- _Source data_
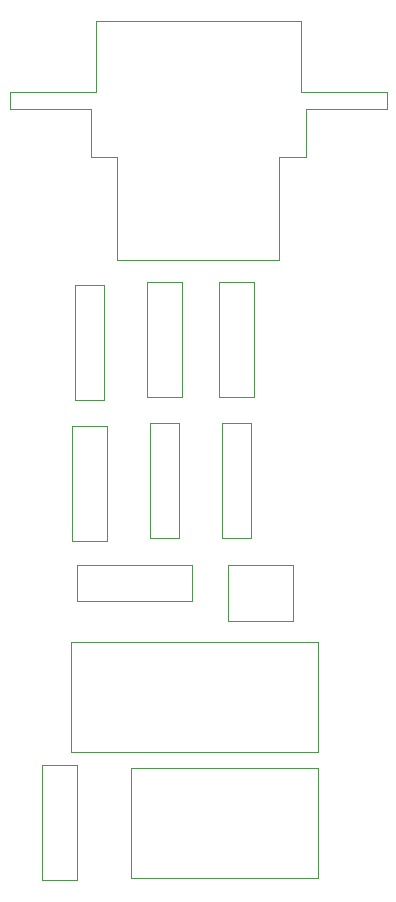
<source format=gbr>
G04 #@! TF.GenerationSoftware,KiCad,Pcbnew,5.1.4-3.fc30*
G04 #@! TF.CreationDate,2019-10-13T14:01:56+02:00*
G04 #@! TF.ProjectId,dasa-3,64617361-2d33-42e6-9b69-6361645f7063,1.0*
G04 #@! TF.SameCoordinates,PX6f2f610PY6a57250*
G04 #@! TF.FileFunction,Other,User*
%FSLAX46Y46*%
G04 Gerber Fmt 4.6, Leading zero omitted, Abs format (unit mm)*
G04 Created by KiCad (PCBNEW 5.1.4-3.fc30) date 2019-10-13 14:01:56*
%MOMM*%
%LPD*%
G04 APERTURE LIST*
%ADD10C,0.050000*%
G04 APERTURE END LIST*
D10*
X6882000Y74222000D02*
X24232000Y74222000D01*
X6882000Y68222000D02*
X6882000Y74222000D01*
X-418000Y68222000D02*
X6882000Y68222000D01*
X-418000Y66822000D02*
X-418000Y68222000D01*
X6482000Y66822000D02*
X-418000Y66822000D01*
X6482000Y62722000D02*
X6482000Y66822000D01*
X8682000Y62722000D02*
X6482000Y62722000D01*
X8682000Y54022000D02*
X8682000Y62722000D01*
X22382000Y54022000D02*
X8682000Y54022000D01*
X22382000Y62722000D02*
X22382000Y54022000D01*
X24632000Y62722000D02*
X22382000Y62722000D01*
X24632000Y66822000D02*
X24632000Y62722000D01*
X31482000Y66822000D02*
X24632000Y66822000D01*
X31482000Y68222000D02*
X31482000Y66822000D01*
X24232000Y68222000D02*
X31482000Y68222000D01*
X24232000Y74222000D02*
X24232000Y68222000D01*
X5100000Y51850000D02*
X5100000Y42130000D01*
X7600000Y51850000D02*
X5100000Y51850000D01*
X7600000Y42130000D02*
X7600000Y51850000D01*
X5100000Y42130000D02*
X7600000Y42130000D01*
X17546000Y30446000D02*
X20046000Y30446000D01*
X20046000Y30446000D02*
X20046000Y40166000D01*
X20046000Y40166000D02*
X17546000Y40166000D01*
X17546000Y40166000D02*
X17546000Y30446000D01*
X11450000Y30446000D02*
X13950000Y30446000D01*
X13950000Y30446000D02*
X13950000Y40166000D01*
X13950000Y40166000D02*
X11450000Y40166000D01*
X11450000Y40166000D02*
X11450000Y30446000D01*
X25670000Y12338000D02*
X4810000Y12338000D01*
X4810000Y12338000D02*
X4810000Y21698000D01*
X4810000Y21698000D02*
X25670000Y21698000D01*
X25670000Y21698000D02*
X25670000Y12338000D01*
X9890000Y11030000D02*
X25670000Y11030000D01*
X25670000Y11030000D02*
X25670000Y1670000D01*
X25670000Y1670000D02*
X9890000Y1670000D01*
X9890000Y1670000D02*
X9890000Y11030000D01*
X23558000Y23432000D02*
X18098000Y23432000D01*
X23558000Y23432000D02*
X23558000Y28172000D01*
X18098000Y28172000D02*
X18098000Y23432000D01*
X18098000Y28172000D02*
X23558000Y28172000D01*
X7850000Y39912000D02*
X4850000Y39912000D01*
X4850000Y39912000D02*
X4850000Y30192000D01*
X4850000Y30192000D02*
X7850000Y30192000D01*
X7850000Y30192000D02*
X7850000Y39912000D01*
X17296000Y52104000D02*
X17296000Y42384000D01*
X20296000Y52104000D02*
X17296000Y52104000D01*
X20296000Y42384000D02*
X20296000Y52104000D01*
X17296000Y42384000D02*
X20296000Y42384000D01*
X11200000Y52104000D02*
X11200000Y42384000D01*
X14200000Y52104000D02*
X11200000Y52104000D01*
X14200000Y42384000D02*
X14200000Y52104000D01*
X11200000Y42384000D02*
X14200000Y42384000D01*
X15020000Y25170000D02*
X15020000Y28170000D01*
X15020000Y28170000D02*
X5300000Y28170000D01*
X5300000Y28170000D02*
X5300000Y25170000D01*
X5300000Y25170000D02*
X15020000Y25170000D01*
X5310000Y11210000D02*
X2310000Y11210000D01*
X2310000Y11210000D02*
X2310000Y1490000D01*
X2310000Y1490000D02*
X5310000Y1490000D01*
X5310000Y1490000D02*
X5310000Y11210000D01*
M02*

</source>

- _Exercise brief_
Referring to the material above, set down exactly the lines between the line with "X24632000Y66822000D01*" and the line with "X15020000Y28170000D01*", inclusive, and no other lines.

- _Exercise response_
X24632000Y66822000D01*
X31482000Y68222000D02*
X31482000Y66822000D01*
X24232000Y68222000D02*
X31482000Y68222000D01*
X24232000Y74222000D02*
X24232000Y68222000D01*
X5100000Y51850000D02*
X5100000Y42130000D01*
X7600000Y51850000D02*
X5100000Y51850000D01*
X7600000Y42130000D02*
X7600000Y51850000D01*
X5100000Y42130000D02*
X7600000Y42130000D01*
X17546000Y30446000D02*
X20046000Y30446000D01*
X20046000Y30446000D02*
X20046000Y40166000D01*
X20046000Y40166000D02*
X17546000Y40166000D01*
X17546000Y40166000D02*
X17546000Y30446000D01*
X11450000Y30446000D02*
X13950000Y30446000D01*
X13950000Y30446000D02*
X13950000Y40166000D01*
X13950000Y40166000D02*
X11450000Y40166000D01*
X11450000Y40166000D02*
X11450000Y30446000D01*
X25670000Y12338000D02*
X4810000Y12338000D01*
X4810000Y12338000D02*
X4810000Y21698000D01*
X4810000Y21698000D02*
X25670000Y21698000D01*
X25670000Y21698000D02*
X25670000Y12338000D01*
X9890000Y11030000D02*
X25670000Y11030000D01*
X25670000Y11030000D02*
X25670000Y1670000D01*
X25670000Y1670000D02*
X9890000Y1670000D01*
X9890000Y1670000D02*
X9890000Y11030000D01*
X23558000Y23432000D02*
X18098000Y23432000D01*
X23558000Y23432000D02*
X23558000Y28172000D01*
X18098000Y28172000D02*
X18098000Y23432000D01*
X18098000Y28172000D02*
X23558000Y28172000D01*
X7850000Y39912000D02*
X4850000Y39912000D01*
X4850000Y39912000D02*
X4850000Y30192000D01*
X4850000Y30192000D02*
X7850000Y30192000D01*
X7850000Y30192000D02*
X7850000Y39912000D01*
X17296000Y52104000D02*
X17296000Y42384000D01*
X20296000Y52104000D02*
X17296000Y52104000D01*
X20296000Y42384000D02*
X20296000Y52104000D01*
X17296000Y42384000D02*
X20296000Y42384000D01*
X11200000Y52104000D02*
X11200000Y42384000D01*
X14200000Y52104000D02*
X11200000Y52104000D01*
X14200000Y42384000D02*
X14200000Y52104000D01*
X11200000Y42384000D02*
X14200000Y42384000D01*
X15020000Y25170000D02*
X15020000Y28170000D01*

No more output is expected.